Он становится озабоченным, а улыбка обвисает, превращаясь в приклеенную маску.
— Почему ко мне не обратился?
— Да… Прямо в милицию нельзя было, там же доллары. Да и время поджимало, я по горячим следам вроде всё раскрутил. Пришёл за деньгами, а там Кухарчуковские. Они свои вопросы решали. Ну и заволновались, психанули, пальбу устроили.
— Ты издеваешься⁈ — восклицает обалдевший Чурбанов. — Это Марочник что ли? Это они Марочника грохнули? А Четвертного?
— Четвертного мои парни, в порядке самообороны. Он пушку выхватил, хотел в меня шмальнуть.
— Ты точно не издеваешься?
— Нет, Юрий Михайлович. К сожалению, это правда. Мы разошлись, а потом они, видать, боссу своему доложили, его и накрыло. Волной гнева. Он двух людей моих в гостинице завалил и на меня покушался.
— Интересная жизнь у тебя… И где все эти трупы?
— Я своих похоронил. Всё официально. Ну а про остальных вы сами знаете.
— Как ты смог-то?
— Ну, вот… — развожу я руками.
— Ну, ты даёшь, — качает он головой. — Живёшь, борешься с бандитами, а тут такой бандитизм процветает прямо под носом, а никто и не знает. Ну, а в КГБ-то какие уроды работают.
— Да ладно, у вас тоже уродов хватает. Но Кухарь этот действительно та ещё мразь. Его кто-то прикрывает. Вряд ли прямо Юрий Владимирович, но кто-то большой и серьёзный.
— То есть он просто мстит что ли?
— Свидетеля убирает.
— М-да… А где Назаров? Куда он пропал? На сходку не явился, никто его не видел. Пошёл на какую-то важную встречу. Слухи упорные ходят, что это твои дружки его порешили? Его там вместе с Четвертным не было случайно? Рассказывай, если знаешь.
— Знаю.
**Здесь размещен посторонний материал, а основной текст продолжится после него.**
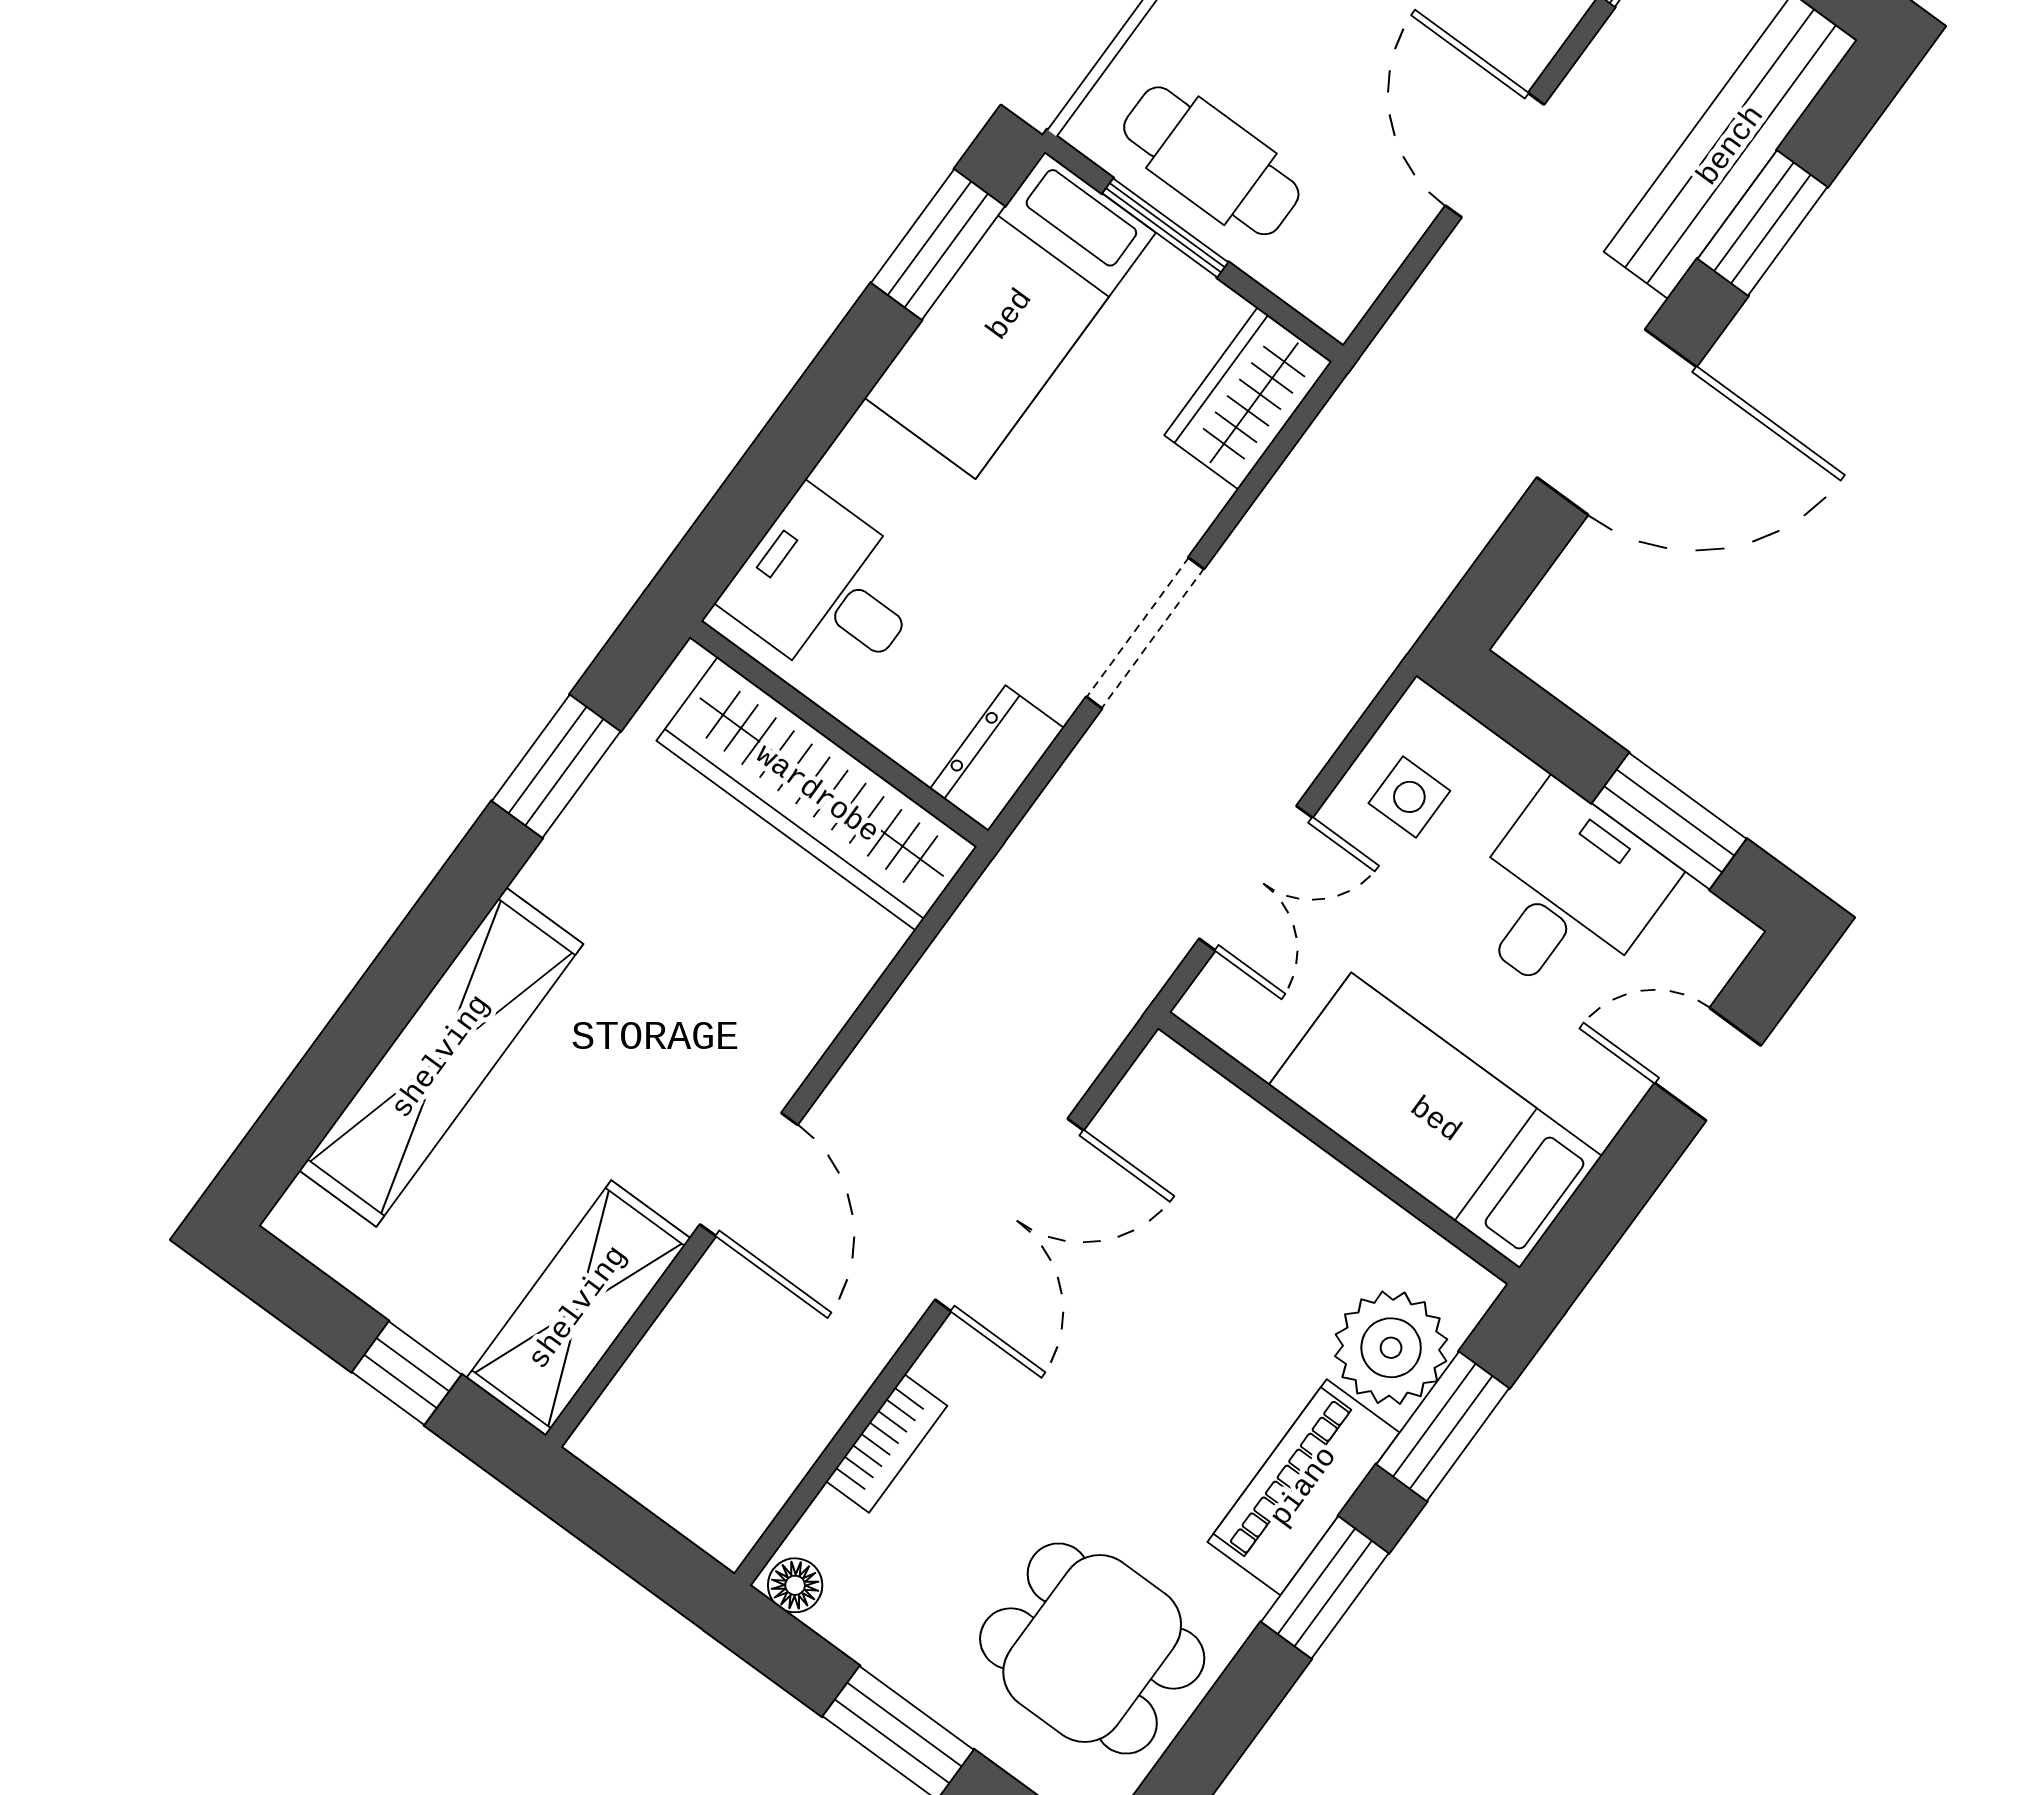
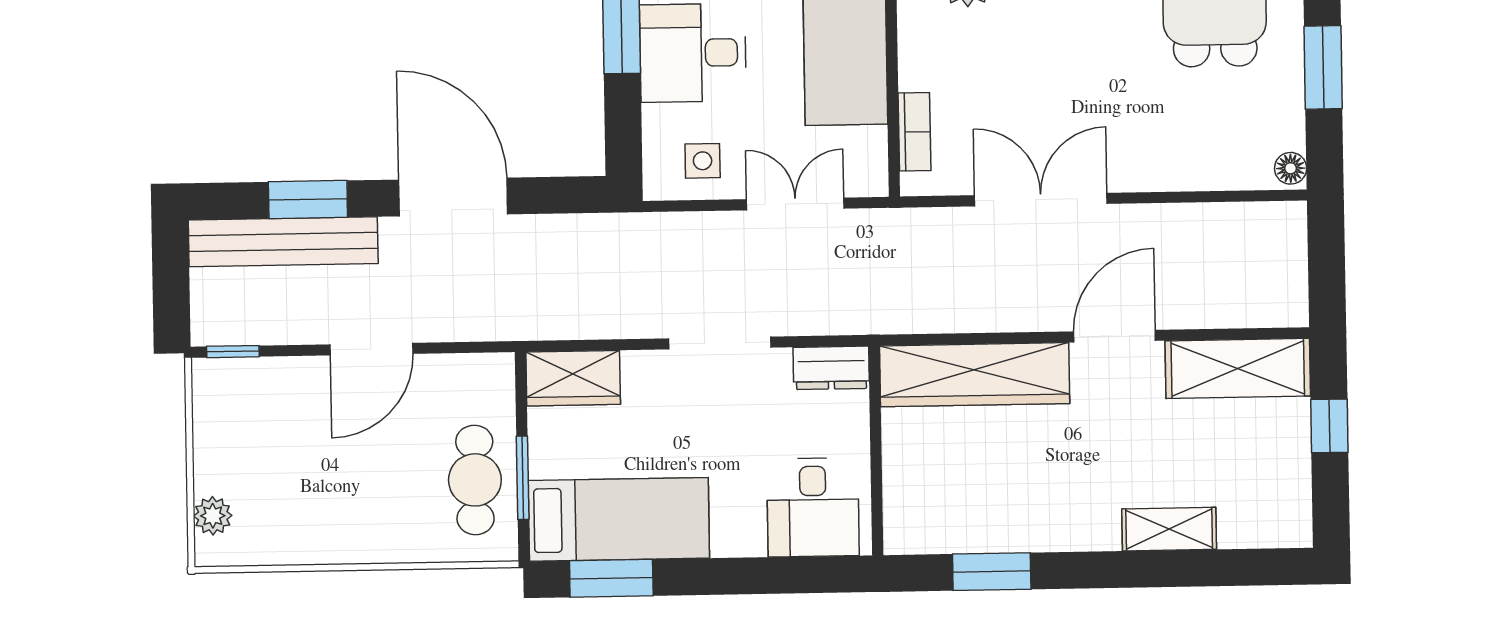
wardrobe: (817, 794) -> (975, 375), moved, turned 90
shelving: (441, 1057) -> (1169, 529), width x0.45, depth x0.75
bookcase: (887, 1443) -> (914, 132), moved, turned 90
Не успел сразу рассказать, уехал. Как вернулся вот, сразу вам позвонил.
— Ну-ну, по времени-то не сходится немного, но лучше уж поздно, чем никогда, — выпускает он густой вулканический дым и становится мрачным, как Везувий, уничтоживший Помпеи.
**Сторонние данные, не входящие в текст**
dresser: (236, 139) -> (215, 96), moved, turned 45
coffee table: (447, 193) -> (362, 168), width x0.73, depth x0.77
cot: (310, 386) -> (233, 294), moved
— Ну, простите. Прятался, скрывался… А Назаров… Назаров сорвался с моста, упал на лёд и ушёл под воду. Усоп.
— Твою мать…
Он глубоко затягивается и начинает кашлять.
— Юра, Егор, — заглядывает Галина. — Пойдёмте чай пить. Или кофе. Всё готово.
— Сейчас, Галя, — говорит Чурбанов. — Сейчас придём… Ты ему помог?
Скорее, не помог.
— Нет, он сам соскользнул. Правда перед этим пытался меня застрелить.
— Твою мать… — качает он головой. — Твою мать…
— Юрий Михайлович, вы меня простите, за эти эффектные жесты, я не специально, не запланировано это. Просто разговор только сейчас дошёл. Я выйду в прихожую? Там у меня есть кое-что…
Я встаю, выхожу и беру с полочке пластиковый пакет с надписью «Шеннон дьюти фри», который принёс сегодня с собой. В нём лежит конверт. Я возвращаюсь в кабинет и протягиваю конверт Чурбанову.
— Проверьте, всё ли там. У Назара был портфель и всё, что в нём находилось, лежит в этом конверте.
— Ребята! — снова зовёт Галина.
— Да-да, — отвечает Юрий Михайлович, проверяя содержимое конверта. — Ты смотрел бумаги?
— Смотрел, конечно, — отвечаю я. — На мой взгляд, ничего серьёзного. Единственное, расписки Галины Леонидовны… Но это тоже ерунда.
Впрочем, когда его будут сажать, эти бумажки могут легко стать основой обвинения, учитывая, что там всё вообще белыми нитками шито, в материалах дела, то есть. Могли бы, то есть, но не стали и теперь уж подавно не станут.
— Копии сделал? — подозрительно смотрит он мне в глаза.
— Нет, — спокойно и твёрдо отвечаю я, хотя, вообще-то сделал, сфотографировал. — Я посмотрел ваши бумажки, но зато тоже много вам сегодня рассказал. Видите, я за полное взаимное доверие.
— Интересный ты кадр, Егор, — говорит он и я вижу, что у него камень с души свалился. — Смотри, жене моей не скажи, что Назара нет больше. Она уж так его ждёт. Он ей обещал там кое-что… В общем, не говори.
— Юрий Михайлович, вы тоже никому не говорите. Это совершенно конфиденциальная информация. Даже мои блатные партнёры не знают об этом. Это только между нами. Вы и я. Договорились?
— Хорошо, — серьёзно отвечает он. — Хорошо. Вот тебе моя рука.
Подозревать его в непорядочности у меня нет оснований. На самом деле, даже если всё, что я ему рассказал он сделает достоянием гласности, для меня мало что изменится. Это всё просто слова. Бла-бла-бла… Так же, как и фото документов.